原文段落

━━━━━━━━

## 批量归一化
batch normalization层:能够让较深的神经网络的训练变得更加容易.  
标准化处理输入数据使各个特征的分布更近:这往往``更容易训练出有效的模型``.

* 深度网络难以训练的原因?  
    ``数值不稳定``.  
    * 通常来说,``数据标准化预处理``对于浅层模型就足够有效了.随着模型训练的进行,当每层参数更新时,靠近输出层的输出较难出现剧烈变化.  
    - 对于深层神经网络来说,即使输入数据已做标准化,训练中模型参数的更新依然容易造成靠近输出层``输出的剧烈变化``.这种``计算数值的不稳定性``通常令我们难以训练出有效的深度模型.


批量归一化的提出正是为了应对深度模型训练的挑战.  
模型训练时,批量归一化``利用小批量上的均值和标准差``,不断调整神经网络中间输出,使整个神经网络在各层的中间输出的数值更加稳定.

### 批量归一化层
- 对全连接层做批量归一化
- 对卷积层做批量归一化

### 对全连接层做归一化
一般将批量归一化层放在全连接层的放射变换和激活函数之间.  

放射变换:$x=Wu+b$  
批量归一化的全连接层输出:$\phi(BN(x))$  
对于小批量:$\mathbb{B}=\{x^{(1)},...,x^{(m)}\}$

标准化的基础上,批量归一化引入了两个可以学习的模型参数,拉伸(scale)参数$\gamma$和偏移(shift)参数$\beta$.两个参数和$x^{(i)}$形状相同.  
$y^{(i)} \leftarrow \gamma \cdot  \hat{x}^{(i)}+ \beta$


### 对卷积层做批量归一化
如果卷积计算输出多个通道,需要对这些通道的输出分别做批量归一化,且``每个通道都拥有独立的拉伸和偏移参数,并均为标量``.

设小批量中有m个样本。在单个通道上，假设卷积计算输出的高和宽分别为p和q。我们需要对该通道中m×p×q个元素``同时做批量归一化``。对这些元素做标准化计算时，我们使用相同的均值和方差，即``该通道中m×p×q个元素的均值和方差``。

### 批量归一化层在``训练模式``和``预测模式``下的计算结果也是不一样的。



使用批量归一化训练时,将批量大小设得大一点,从而使批量内的均值和方差的计算较为准确.  
将训练好的模型用于预测时,我们希望模型对于任意输入都有确定的输出.  
因此,单个样本的输出不应取决于批量归一化所需要的随机小批量中的均值和方差.  
一种常用的办法是通过``移动平均``估算``整个训练数据集的样本均值和方差``,并在预测时使用它们得到确定的输出.

━━━━━━━━

任务列表
1 – 把讲批量归一化的这篇文章中，从“### 对卷积层做批量归一化”到“因此,单个样本的输出不应取决于批量归一化所需要的随机小批量中的均值和方差.”的这一段一字不差地抄下来。
2 – 接着讲批量归一化的这篇文章，从它停下的地方往下续写下一部分。
做这些任务用不到后面的数据。

给定数据
━━━━━━━━

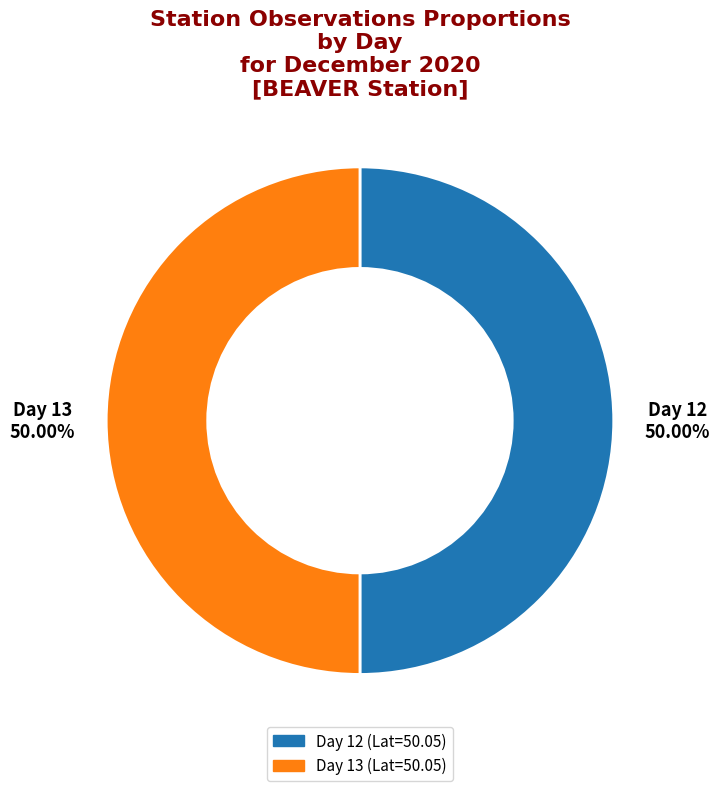

What is the ratio of the value at Day 13 to the value at Day 12?

1.0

━━━━━━━━

答案列表
1 –
### 对卷积层做批量归一化
如果卷积计算输出多个通道,需要对这些通道的输出分别做批量归一化,且``每个通道都拥有独立的拉伸和偏移参数,并均为标量``.

设小批量中有m个样本。在单个通道上，假设卷积计算输出的高和宽分别为p和q。我们需要对该通道中m×p×q个元素``同时做批量归一化``。对这些元素做标准化计算时，我们使用相同的均值和方差，即``该通道中m×p×q个元素的均值和方差``。

### 批量归一化层在``训练模式``和``预测模式``下的计算结果也是不一样的。



使用批量归一化训练时,将批量大小设得大一点,从而使批量内的均值和方差的计算较为准确.  
将训练好的模型用于预测时,我们希望模型对于任意输入都有确定的输出.  
因此,单个样本的输出不应取决于批量归一化所需要的随机小批量中的均值和方差.

2 –
### 实现批量归一化层

In [1]:
import time
import torch
from torch import nn, optim
import torch.nn.functional as F
import torchvision
import torchvision.transforms as transforms
device = torch.device('cuda' if torch.cuda.is_available() else 'cpu')

In [2]:
def batch_norm(is_traning, X, gamma, beta, moving_mean, moving_var, eps, momentum):
    if not is_traning:
        X_hat = (X - moving_mean) / torch.sqrt(moving_var + eps)
    else:
        assert len(X.shape) in (2, 4)
        if len(X.shape) == 2:
            # 使用全连接层的情况,计算特征维上的均值和方差
            mean = X.mean(dim=0)
            var = ((X - mean) ** 2).mean(dim=0)
        else:
            # 使用二维卷积层的情况,计算通道维上(axis=1)的均值和方差.
            # 这里需要保持X的形状以便后面可以做广播运算.
            # [b, c, h, w] 取b,h,w的均值.取每个样本的对应通道,一共取b个hxw的大小.
            mean = X.mean(dim=0, keepdim=True).mean(dim=2, keepdim=True).mean(dim=3, keepdim=True)
            var = ((X - mean) ** 2).mean(dim=0, keepdim=True).mean(dim=2, keepdim=True).mean(dim=3, keepdim=True)
        # 训练模式下使用当前的均值和方差做标准化
        X_hat = (X - mean) / torch.sqrt(var + eps)
        # 更新移动平均的均值和方差
        moving_mean = momentum * moving_mean + (1.0 - momentum) * mean
        moving_var = momentum * moving_var + (1.0 - momentum) * var
    Y = gamma * X_hat + beta # 拉伸和偏移
    return Y, moving_mean, moving_var
        

#### 自定义一个BatchNorm层.
保存参与求梯度和迭代的拉伸参数gamma和偏移参数beta,同时也维护移动平均得到的均值和方差,以便能够在模型预测时被使用.  
BatchNorm实例所需指定的``num_features``参数对于全连接层来说应为输出个数,对于卷积层来说则为输出通道数.  
该实例所需指定的``num_dims``参数对于全连接层和卷积层来说分别为2和4.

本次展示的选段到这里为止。